Vorliegender Text:
- - - - -
Von Uwe Bauer

Esslingen - Paukenschlag im Fußballbezirk Neckar-Fils: Das Sportgericht ist komplett zurückgetreten. Der Grund: Der Württembergische Fußballverband (WFV) hat alle Verfahren, die sich mit der (überhöhten) Spesenabrechnung von Schiedsrichtern befassen, an sich gezogen.

Es rumort im Bezirk, vornehmlich die Schiedsrichter der Gruppen Göppingen und Esslingen fühlen sich regelrecht vom Sportgericht verfolgt. Der Obmann der Gruppe Göppingen, Achim Frank, hat den Stein mit einem Schreiben an den WFV ins Rollen gebracht. Inhalt: Verschiedene Urteile der Neckar-Fils-Sportrichter zur Spesenabrechnung seien so nicht hinnehmbar, der Verband möge sich doch der Verfahren annehmen. Die Verantwortlichen im Bezirk hatten davon allerdings keine Kenntnis erhalten, sondern erst, als ihnen das Schriftstück zugespielt worden war.

Im Februar hatte der WFV neue Richtlinien erlassen, wie die Unparteiischen abzurechnen haben. Darin geht es um die Fahrtstrecken vom Wohnort zu den Sportplätzen. Etwa um die kürzeste zumutbare Strecke oder um die schnellste, wenn sie einen wesentlichen Zeitvorteil bringt.
- - - - -
Datensätze:
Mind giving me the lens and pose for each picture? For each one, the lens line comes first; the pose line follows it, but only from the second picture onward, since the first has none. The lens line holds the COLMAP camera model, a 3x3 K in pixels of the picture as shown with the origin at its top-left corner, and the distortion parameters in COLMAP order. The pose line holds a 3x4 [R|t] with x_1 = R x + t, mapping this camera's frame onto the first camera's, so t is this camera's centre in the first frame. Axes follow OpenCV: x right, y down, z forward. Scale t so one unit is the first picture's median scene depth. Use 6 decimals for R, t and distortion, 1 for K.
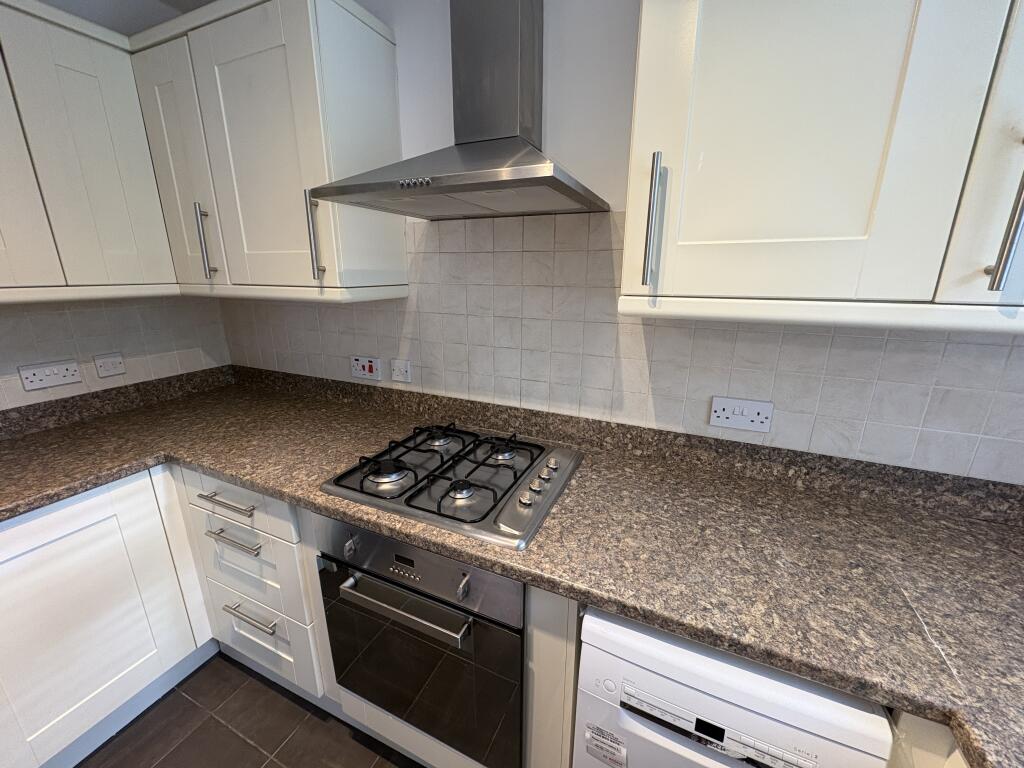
- - - - -
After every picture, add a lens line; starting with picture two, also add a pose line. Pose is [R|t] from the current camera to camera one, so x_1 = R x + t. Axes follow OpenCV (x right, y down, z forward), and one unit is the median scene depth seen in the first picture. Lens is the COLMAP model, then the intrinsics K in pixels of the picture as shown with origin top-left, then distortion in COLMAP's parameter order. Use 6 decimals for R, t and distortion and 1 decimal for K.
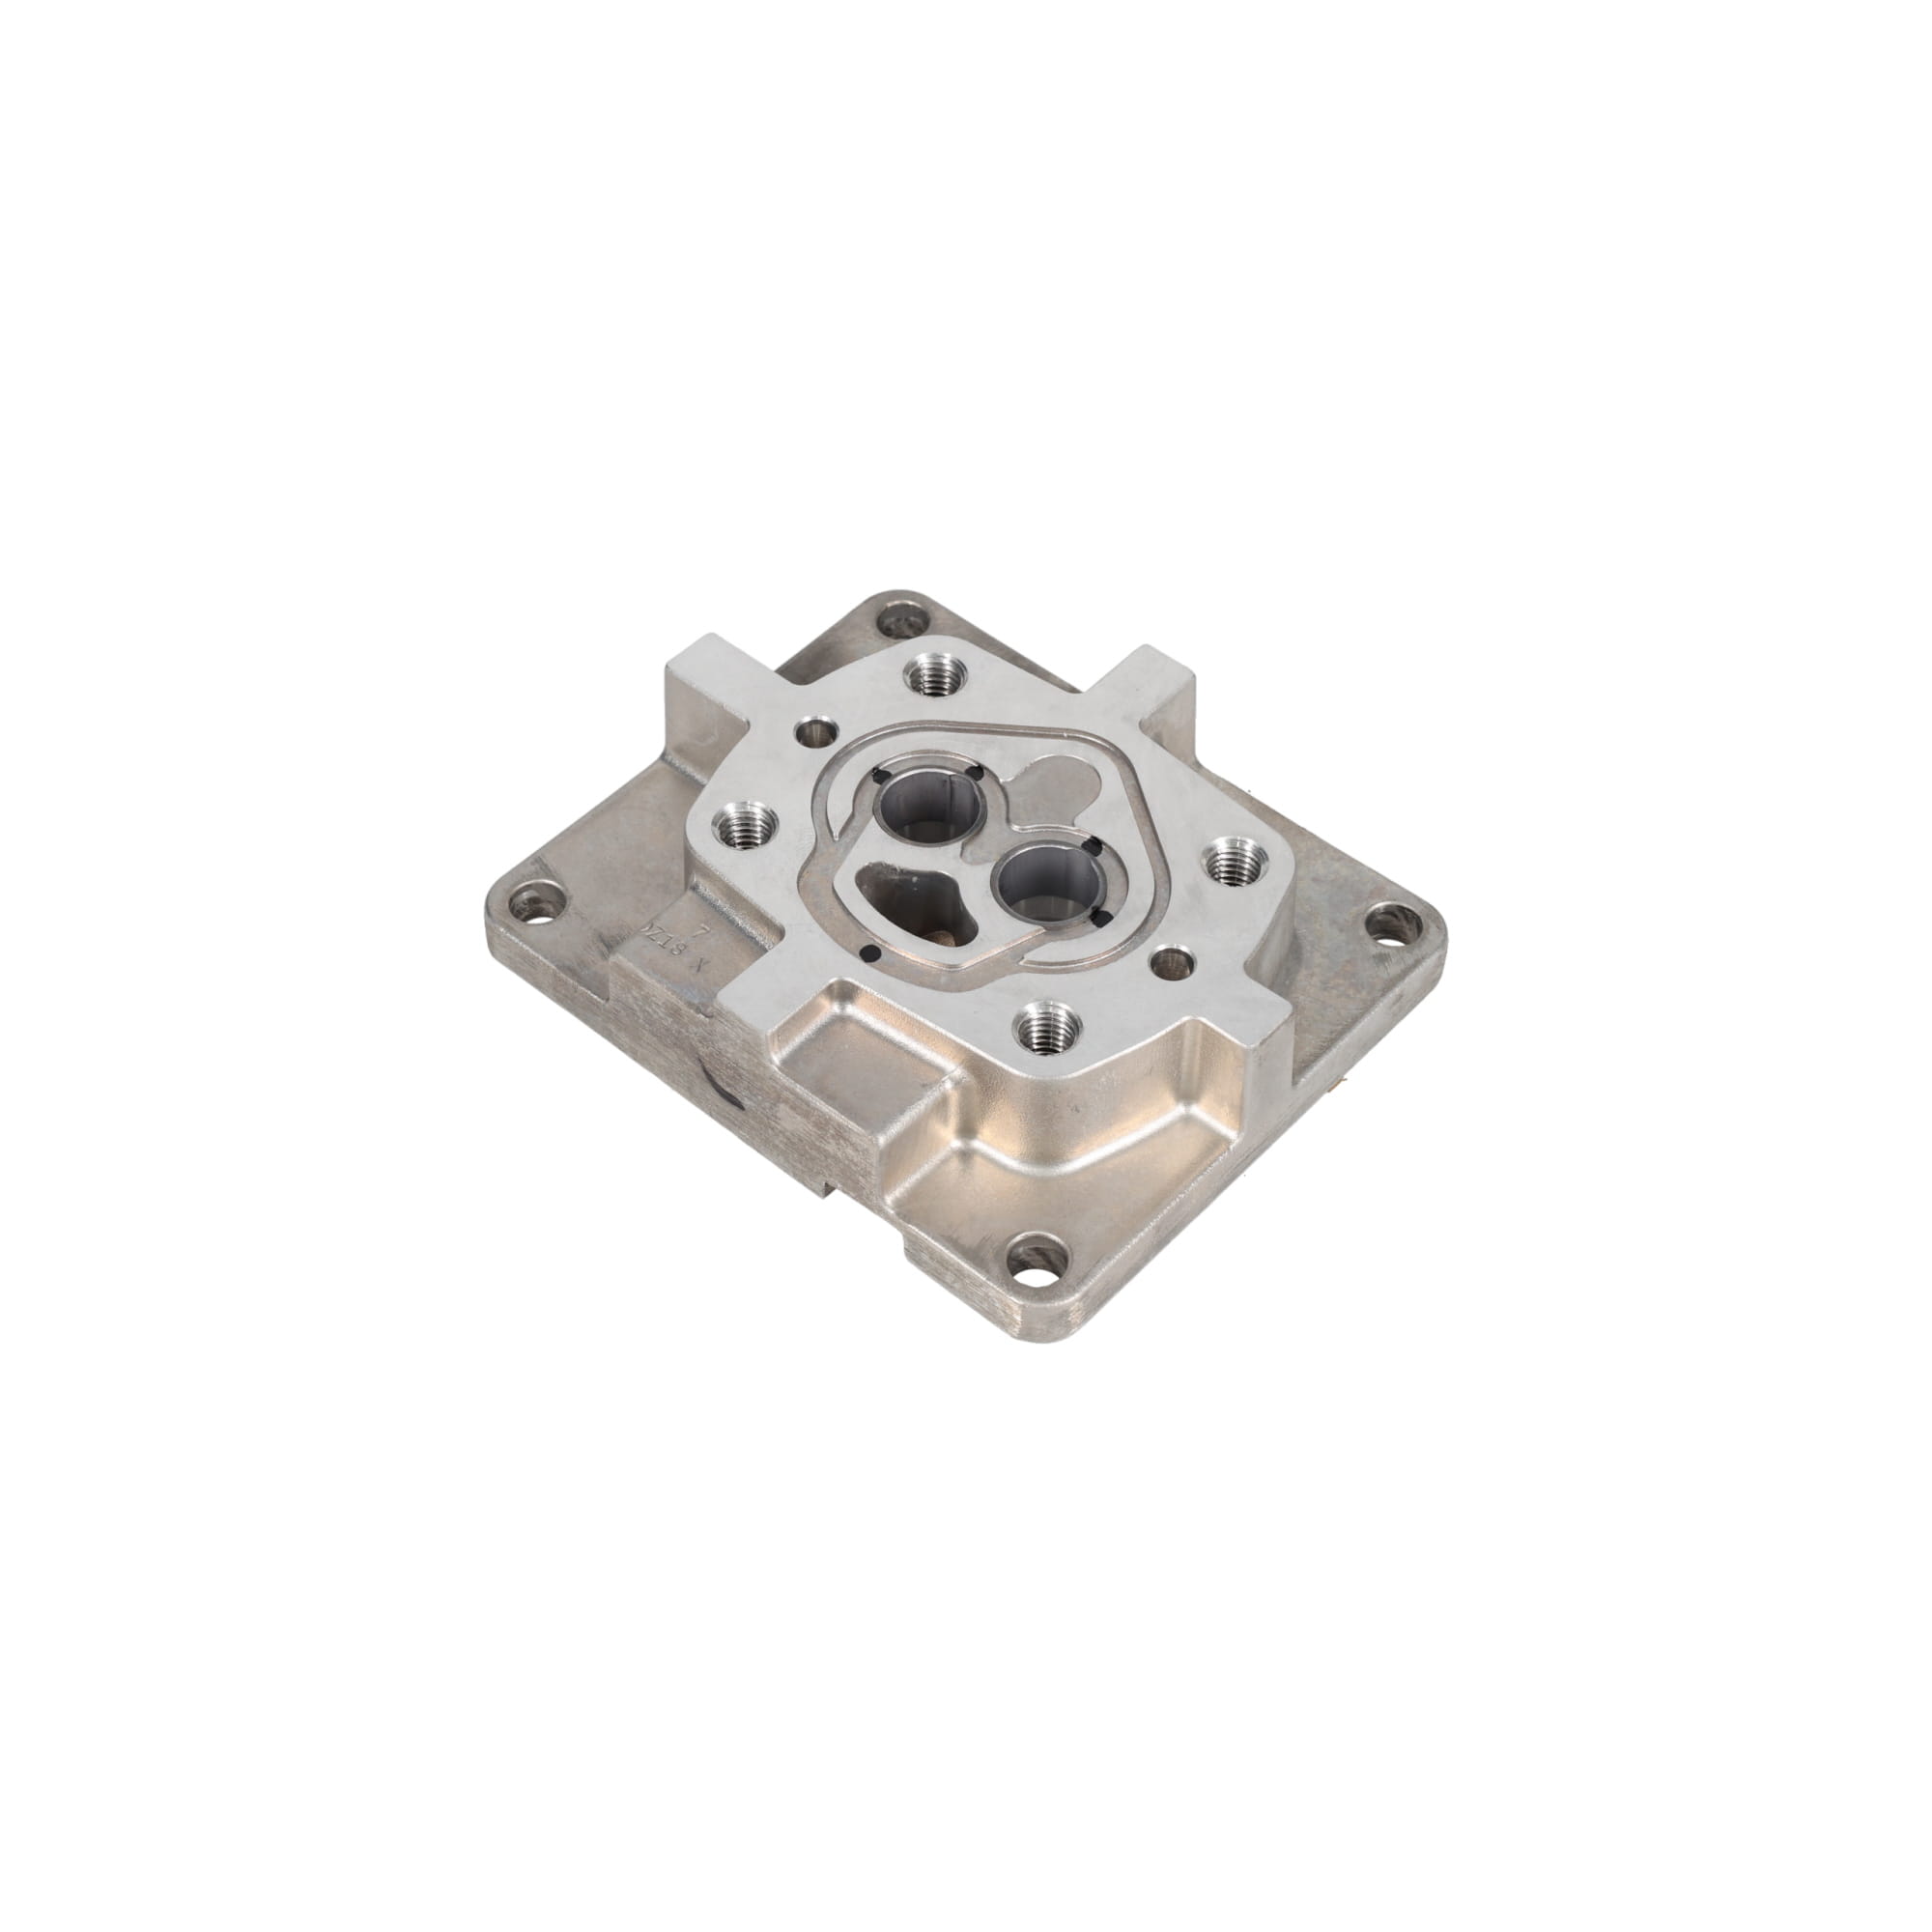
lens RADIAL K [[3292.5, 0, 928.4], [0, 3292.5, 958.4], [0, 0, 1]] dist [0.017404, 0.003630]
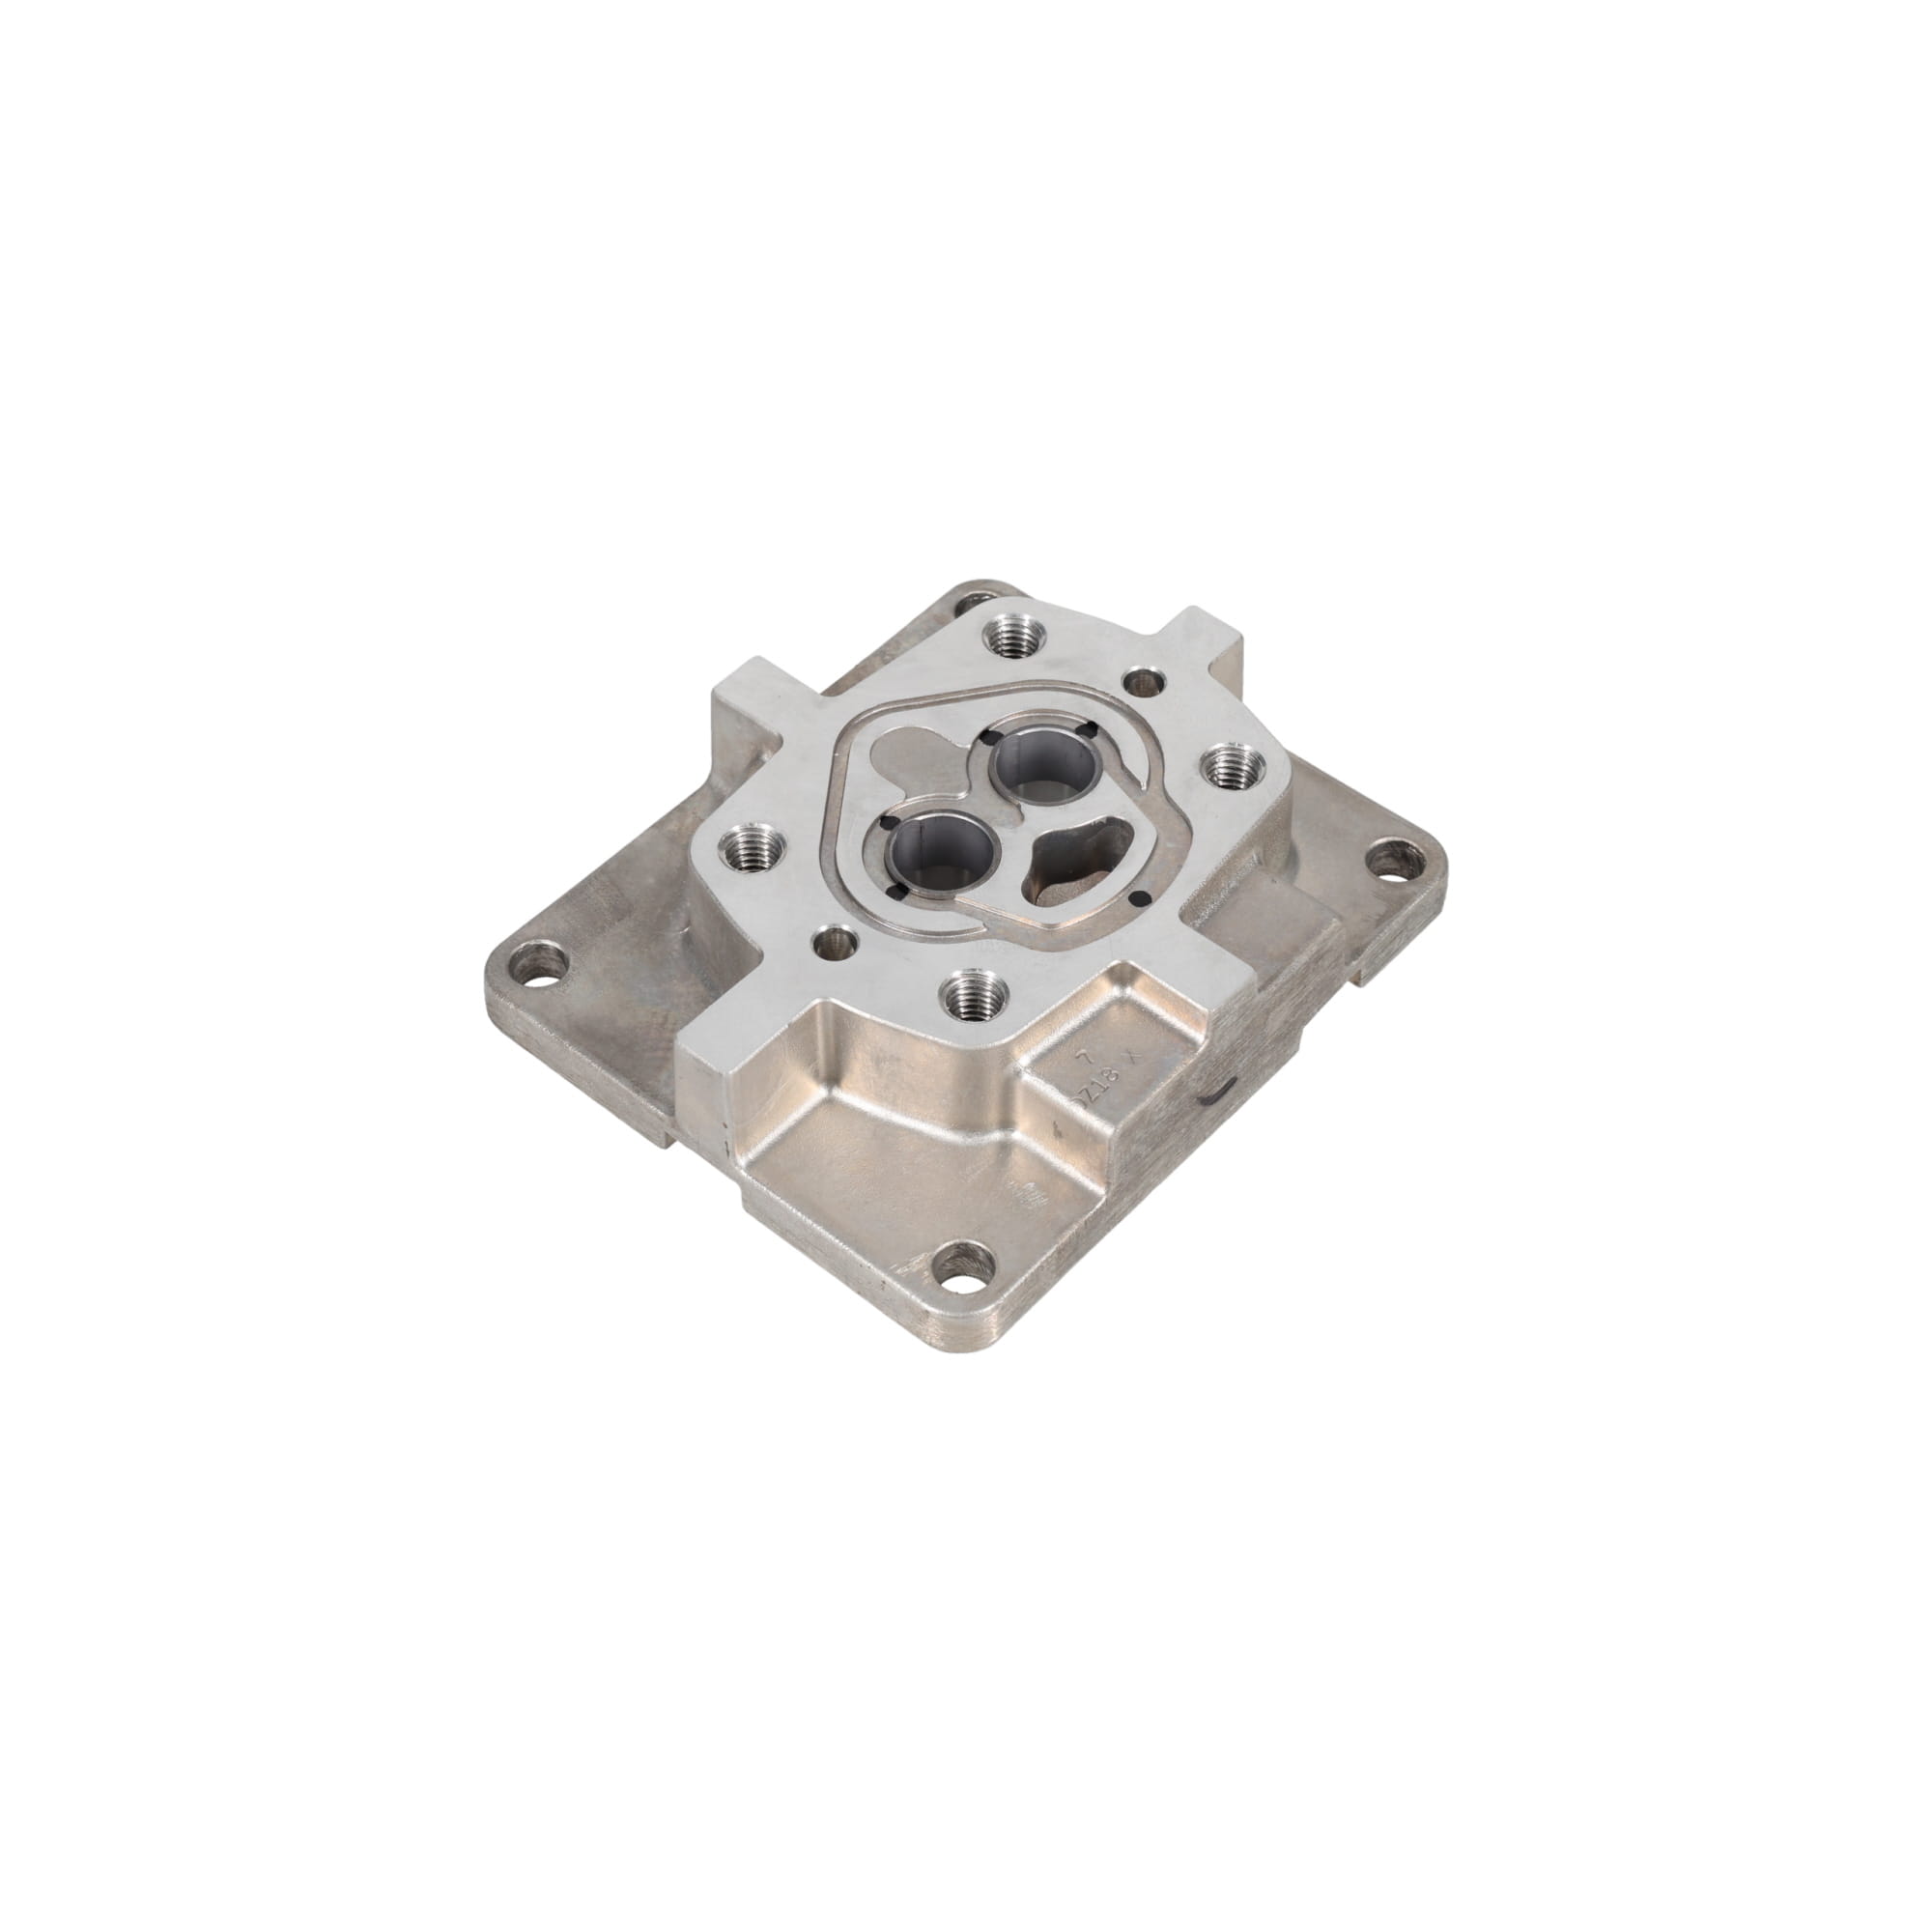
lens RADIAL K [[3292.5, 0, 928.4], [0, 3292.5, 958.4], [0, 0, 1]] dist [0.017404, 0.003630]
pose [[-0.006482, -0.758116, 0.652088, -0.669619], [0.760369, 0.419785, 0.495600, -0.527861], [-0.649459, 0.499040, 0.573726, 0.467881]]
- - - - -
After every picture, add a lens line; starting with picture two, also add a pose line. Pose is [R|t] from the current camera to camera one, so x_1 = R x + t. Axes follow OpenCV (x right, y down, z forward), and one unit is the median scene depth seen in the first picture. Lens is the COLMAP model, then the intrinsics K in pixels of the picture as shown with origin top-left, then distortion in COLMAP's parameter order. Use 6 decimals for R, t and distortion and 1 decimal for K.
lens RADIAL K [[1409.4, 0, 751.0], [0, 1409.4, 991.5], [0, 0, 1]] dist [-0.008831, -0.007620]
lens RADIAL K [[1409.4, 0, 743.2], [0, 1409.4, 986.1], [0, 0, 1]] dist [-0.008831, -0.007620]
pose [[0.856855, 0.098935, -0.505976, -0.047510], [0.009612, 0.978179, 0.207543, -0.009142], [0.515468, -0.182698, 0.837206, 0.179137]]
- - - - -
Arbeitsauftrag A:
Übersetze den folgenden Satz aus dem Text über den Rücktritt des Sportgerichts ins Englische: „Im Februar hatte der WFV neue Richtlinien erlassen, wie die Unparteiischen abzurechnen haben.“
Arbeitsauftrag B:
Führe den Text über den Rücktritt des Sportgerichts nach seinem letzten Satz weiter.
Die Datensätze werden nicht benötigt.

Schriftliche Antwort A:
In February, the WFV had issued new guidelines on how referees are to bill their expenses.

Schriftliche Antwort B:
Entsprechend der Vorgaben haben der Sportgerichtsvorsitzende Siegfried Bippus und seine fünf ehrenamtlichen Mitstreiter ihre Urteile gefällt. „Das Sportgericht hat sich zu hundert Prozent an die Vorgaben gehalten“, stellt sich der Bezirksvorsitzende Karl Stradinger hinter seine Mitarbeiter.

„Unser Sportgericht ist meines Erachtens das beste im WFV“, sagt Stradinger, „man muss sich nur mal die Besetzung angucken.“ Lauter Fachleute sitzen drin: Die Rechtsanwälte Fabian Preuß und Sandra Bausch, Steuerberater Klaus Bühler und drei Polizisten (Roland Reutter, Arne Ness und Bippus). Außerdem, so der Bezirksvorsitzende, würden maximal ein Prozent der bemängelten Abrechnungen verfolgt und Fälle mit einer Abweichung von bis zu zehn Kilometern ohnehin gar nicht. Im schlimmsten Fall ging es einmal um 38 Kilometer, die zu viel abgerechnet wurden. „Es geht letztlich ums Geld der Vereine“, macht Stradinger klar, „die müssen oft jeden Cent mehrmals umdrehen.“

Umso mehr wunderten sich Bippus und Co., als sie mit einer Verfügung vom 16. Mai von der WFV-Rechtsabteilung zurückgepfiffen wurden und das Sportgericht der Verbands- und Landesligen mit der Bearbeitung der „Verfahren gegen Schiedsrichter wegen des Vorwurfs vorsätzlicher Überschreitung der Spesensätze im Bezirk Neckar-Fils“ beauftragt wurde.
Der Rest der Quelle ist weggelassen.